When Relationships End
Julie Redstone
It brings me such intense pain to say that my husband and I (together 22 years with 2 kids) have come to a place of clarity that we are meant to move in different paths. He got cancer 4 years ago, and 2 years later left me and had another relationship. I went through great healing on my own, then he approached me 9 months later to try again. We have been in counseling and doing lots of work for about 1 year. We have been back living together (never got divorced before), but something kept feeling out of place for him. I felt his heart could not connect to mine the way I so desire it, and in the last week he has gained clarity to realize this is true. Both of us want badly to take the next steps in love and light. I am haunted by lots of darkness at all moments, but am constantly praying for light. He and I are holding each other in compassion and we are both scared. It is his understanding that he needs to grow in a different way. He somehow cannot fully find himself in this relationship anymore, as much as it pains us both. I wonder if his experience with cancer (he has been healthy for 3 years) somehow changed his soul in a way that could no longer flourish with me? I am trying hard not to hear voices that I'm not good enough. I have already made such headway here. But, I need help so badly right now. I am desperate to connect to the light -- I am being tempted to fall into darkness every second. Thank you for your kind support. - Kendall--------------------- Dearest Kendall, With open hands and open heart you must place yourself in God's hands, moving toward a future that is unknown to you. This is the nature of surrender, and apart from all other relationship issues that are matters of the heart, the need to surrender to change that is occurring is a matter of the soul and is called forth by the circumstances of life, for some in a more intense way, for others less so.

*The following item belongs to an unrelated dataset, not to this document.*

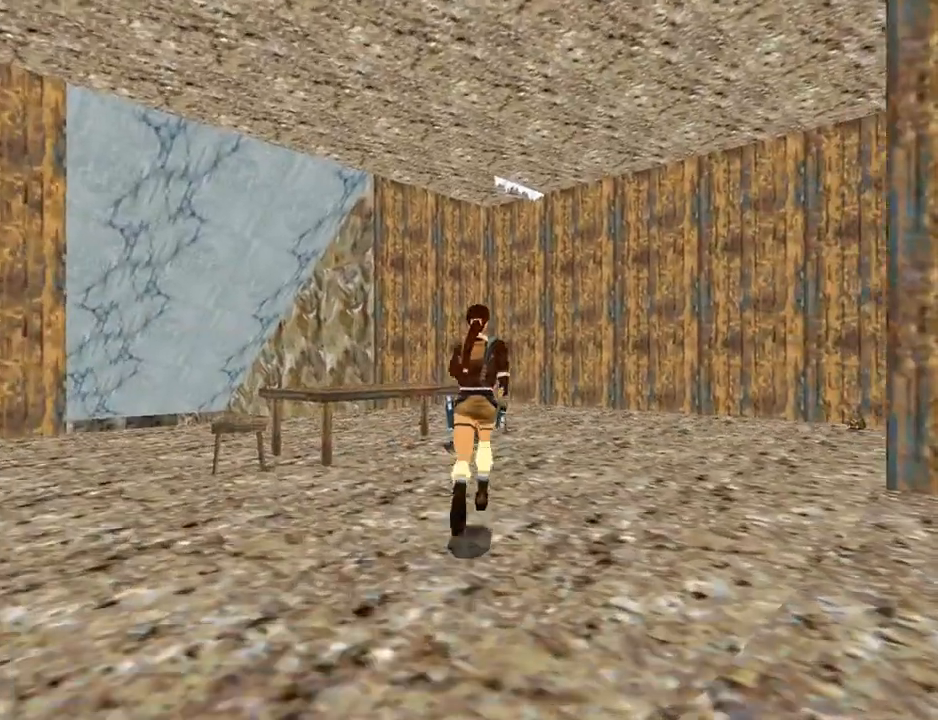
{"buttons": ["DPAD_UP", "DPAD_LEFT"], "left_stick": "center", "right_stick": "center", "events": [[100, "DPAD_RIGHT", "up"], [467, "DPAD_LEFT", "down"]]}
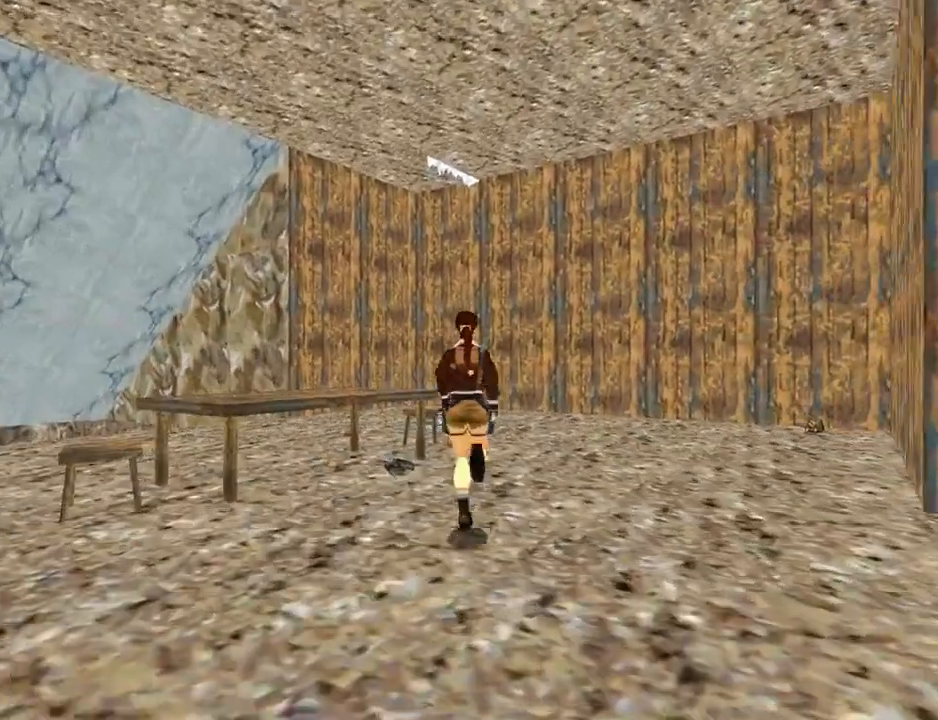
{"buttons": [], "left_stick": "center", "right_stick": "center", "events": [[433, "DPAD_UP", "up"], [467, "DPAD_LEFT", "up"]]}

Letting go involves acknowledging the loss and the pain of saying goodbye to something that has been held with love, but it also involves clinging to God's love with the anticipation that something good, albeit unforeseen, will come out of the process of surrender.
You do not, in this letting go, need to assign blame to anyone in terms of what could or could not, did or did not happen in this relationship. What is important is the acknowledgment of caring and of valuing the best aspects of what has been, and at the same time attuning your own heart to the meaning of surrender so that you can open to the new that will emerge out of this situation.
There are many relationship changes taking place on the Earth today as healing issues and motivations that were previously buried are coming to the forefront of consciousness. This upsurge of formerly buried impressions, desires, feelings, and conflicts can cause relationships that seemed destined to continue, to end, and those that seemed unlikely to join, to find their way. In addition to that, the advent of a life-threatening disease such as cancer can propel a soul into the need to make new choices in life, with the sense of a possibly limited amount of time being left.
In the forefront, however, must be held the inner changes in the emotional economy of each consciousness, so that room can be given and acknowledgment can be offered to the new awarenesses that are trying to arise. This is as true for you as it is for your husband, and so you must look within yourself as you let go, to see what is trying to arise and awaken within you.
You are in pain, dear one, and this is understandable, since you are losing something you have valued. Reach, however, for what you are moving toward, which despite being unknown to you is known to God.